Feeding Your Mind

Some of the News that’s Fit to Read

RSS Feed IconNews is what you make of it, and not all that’s written is worth reading. Much of the initial reasoning behind this blog was to capture something of the illogic in what passes for news, to question assumptions entrenched in the public domain. Of course that leaves me well open to criticism of my own position, but it’s a risk worth taking if I want to encourage others to re-think and see things again, in different ways. So I’m extending my efforts now to other voices, those saying things that aren’t often heard in precisely the same way.

I’ve always included links to other sites – some deliberately silly, others very serious, most somewhere in between – in the sidebar to offer alternatives and compliments to what I write about. They’ve now been joined by a small selection of news feeds.

If you look towards the bottom of the sidebar you’ll see three new text boxes, carrying what are usually called RSS feeds. There’s some debate about what RSS stands for – Internet development is often so rushed that no-one really pays attention to who names what, and less-than-helpful abbreviations abound. It could stand for Really Simple Syndication, or for Rich Site Summary. But it’s probably just as easy to think of yourself as reading some stuff that comes to you, rather than having to look for it every day.
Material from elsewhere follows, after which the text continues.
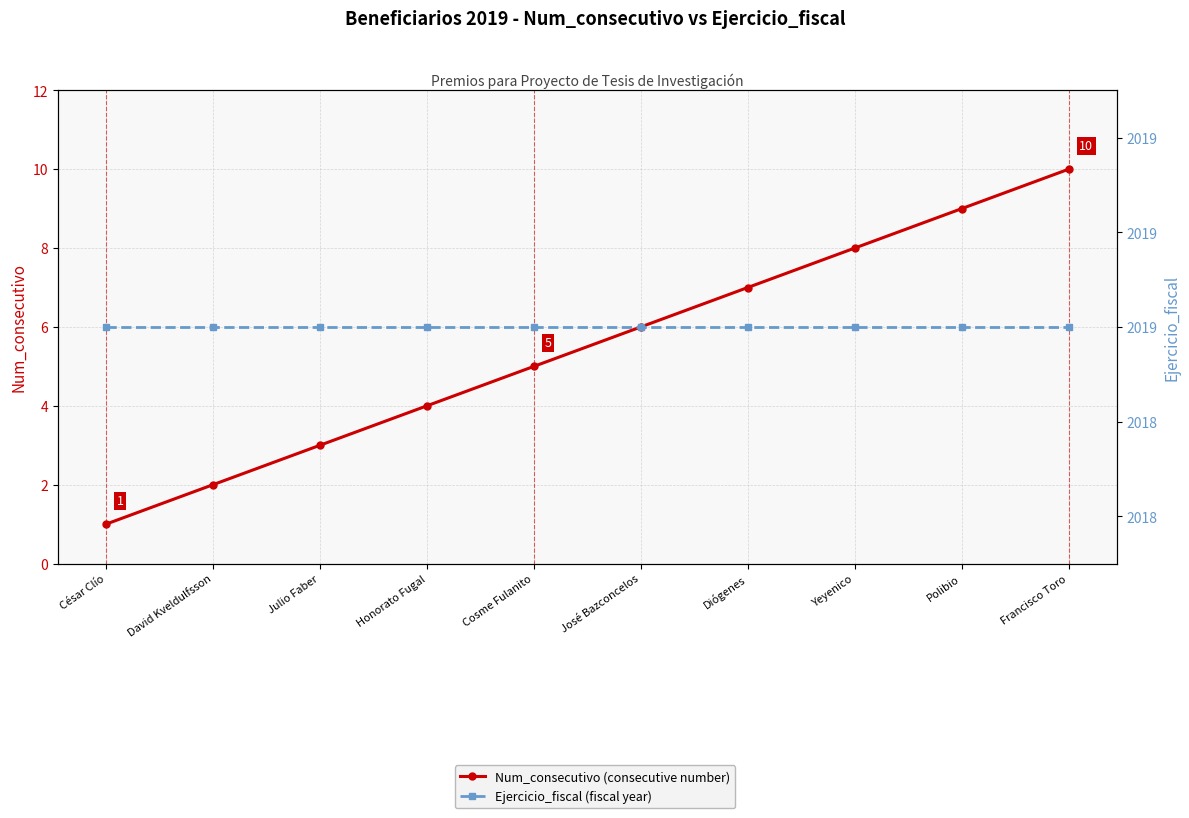

Reading left to right, extract all data points from this chart.

Num_consecutivo (consecutive number): César Clío=1	David Kveldulfsson=2	Julio Faber=3	Honorato Fugal=4	Cosme Fulanito=5	José Bazconcelos=6	Diógenes=7	Yeyenico=8	Polibio=9	Francisco Toro=10
Ejercicio_fiscal (fiscal year): César Clío=2019	David Kveldulfsson=2019	Julio Faber=2019	Honorato Fugal=2019	Cosme Fulanito=2019	José Bazconcelos=2019	Diógenes=2019	Yeyenico=2019	Polibio=2019	Francisco Toro=2019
That’s why people say they subscribe to feeds. It’s just like subscribing to a newspaper. Using a specifically designed reader or your usual web browser, you can grab the latest changes from many websites, including this blog, in full or just as headlines. I’m doing much the same in the sidebar here.

I’ve subscribed to five headlines per box to offer a glimpse of how human rights are being violated, the development and defence of democracy, and what happens to intellectual property rights when they’re shared. If you click on the links you can read the full articles. Alternatively, just click on the heading of a box to visit the respective news page.

To start things off, I’ve included feeds from Human Rights Watch, the independent American news production Democracy Now! and Creative Commons. All three organisations are very important because they defend freedoms, ranging from the more obvious to the less observed. If, to give a quick example, you’re interested in what Creative Commons is doing to overcome the sneaking restrictions of copyright, just read the box at the very bottom of the sidebar. Maybe you can do something about it too.

Diversity, by Chris Keegan, with Creative Commons licenceAs time and available feeds allow, I’ll add more boxes to cover the widest range of news possible. You may be not be interested in all of it, but sometimes you might be surprised. I’m currently looking for an intelligent news feed on comics, because even the funny books can carry messages worth reading, new things to learn, and provocations to unlearn. I also have my eye out for a general culture and society feed that doesn’t just focus on America, or on other parts of what we usually call, for no other reason than convenience, the ‘West’.

The world is a big place, and it’s ever worth remembering that we’re not all the same.